Brent Povis Believes in Board Games and Says So Should You

He’s the mind behind the internationally sold Morels and Agility, two board games he designed from the ground up and self-published from his home in Squirrel Hill.


photo by gregory neiser

 

Brent Povis has enjoyed playing board games throughout his life. When he was growing up, his family played one or more almost every night of the week. 

“[Board games] were just a staple of existence,” Povis says. “And, truth be told, I never would’ve dreamt that there was a family that didn’t do that.” 

So it should be no surprise that Povis, 37, became a board-game creator. His first game, Morels, a two-player card game in which players gather and cook mushrooms in order to beat their opponent, made its debut in 2012 with a first printing of 2,000 copies. Now, the game is available on Amazon and in more than 1,500 stores worldwide.

When Povis turned 33, his wife threw him a mushroom-themed birthday party — that year marks a hobbit’s coming of age in “The Lord of the Rings” saga. After the party, Povis and his wife, Kaleen Tison Povis, started gathering their own mushrooms, and Povis had a “midnight bolt of inspiration” that led to the creation of Morels. 

Unlike many designers, Povis develops the theme and the mechanics of his games in tandem. For him, the theme is a defining characteristic of a game. “The whole beauty of Morels is that it’s something unique, and it’s something people respond to,” Povis says. “I think it’s gotten a lot of gamers into mushrooms, and a lot of mushroomers into games.”
Povis, who self-publishes his games under the brand Two Lanterns Games, plans to release his second offering this month. Agility was funded by a Kickstarter campaign last fall that raised close to $30,000. It’s a two-player race game with dog agility as its theme.

​Povis prefers to focus on brick-and-mortar game stores, although his games also are sold online. One of the first stores to carry Morels was Games Unlimited in Squirrel Hill; he still hand-delivers copies there. “I think that’s what board games are about; it’s about that face-to-face quality, that coziness, that intimacy,” he says. “That’s what I was trying to capture with Two Lanterns Games.”
 


 

What was the process of creating Agility?
Agility basically started with the seed of the theme. I knew I wanted to create something with the theme of dog agility. It’s untapped. [My wife and I] have had a blast going to [dog] events, and we’ve been taking my daughter to events. We don’t [have a dog], but I’ve always wanted one … We will have one eventually; I think we’re focusing on raising one species at a time right now. I typically won’t touch a genre of game that I think has already been perfected … and I didn’t feel like there was a perfect two-player race game out there. There are some good ones, and I’m not trying to slight those, but I didn’t feel there was a perfect one, so that’s my goal with Agility. And I’m not saying you’re always going to hit that goal, nor that I hit that goal — people will have their own ideas about whether I did or not — but I think it’s good to have a lofty goal in mind. 
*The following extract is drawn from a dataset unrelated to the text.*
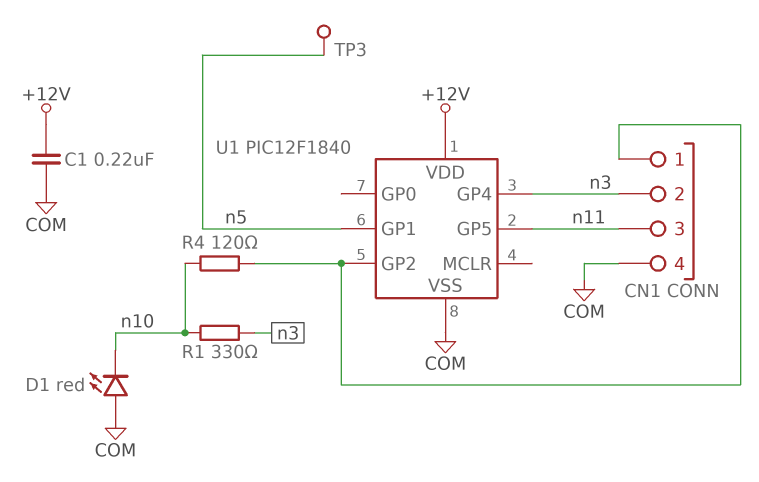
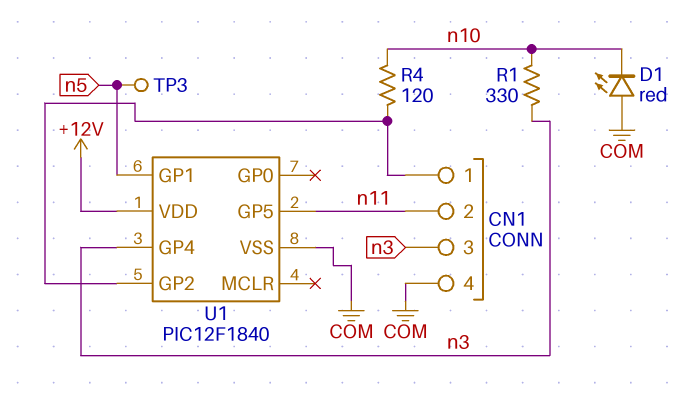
C1: 220nF (+12V, COM) -> none
CN1 pin 2: n3 -> n11
CN1 pin 3: n11 -> n3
What inspired the name “Two Lanterns Games”?
To put it simply, that was young love. My wife and I, we were big into hiking, and we had some romantic early dates. I remember one was in a firefly-filled field in North Carolina at a little bed-and-breakfast with a little lantern on the hook outside. So [I became interested in] this concept of lanterns, and this old-fashioned feeling as well. I’m an old-fashioned game designer; you’ll notice that neither of my games [is] techy, which is big. The really popular game themes are going to be space, zombies, computers and things like that. But I tend to do more outdoorsy, family-friendly type fare … We [Two Lantern Games] have a four-point creed, and one of the points is that our games will make you feel like you’re sitting fireside in an 18th-century tavern. 

How did you first get interested in game design?
When I was a kid, my father enjoyed tinkering and designing — not any formal type board games but variations on board games. He would often modify games — that’s called homebrewing in the board-gaming world. I would do that too, and that seed of game design was planted pretty early. It was something that was latent for a little while until I met my wife-to-be back in 2007, and we started playing a lot of games together.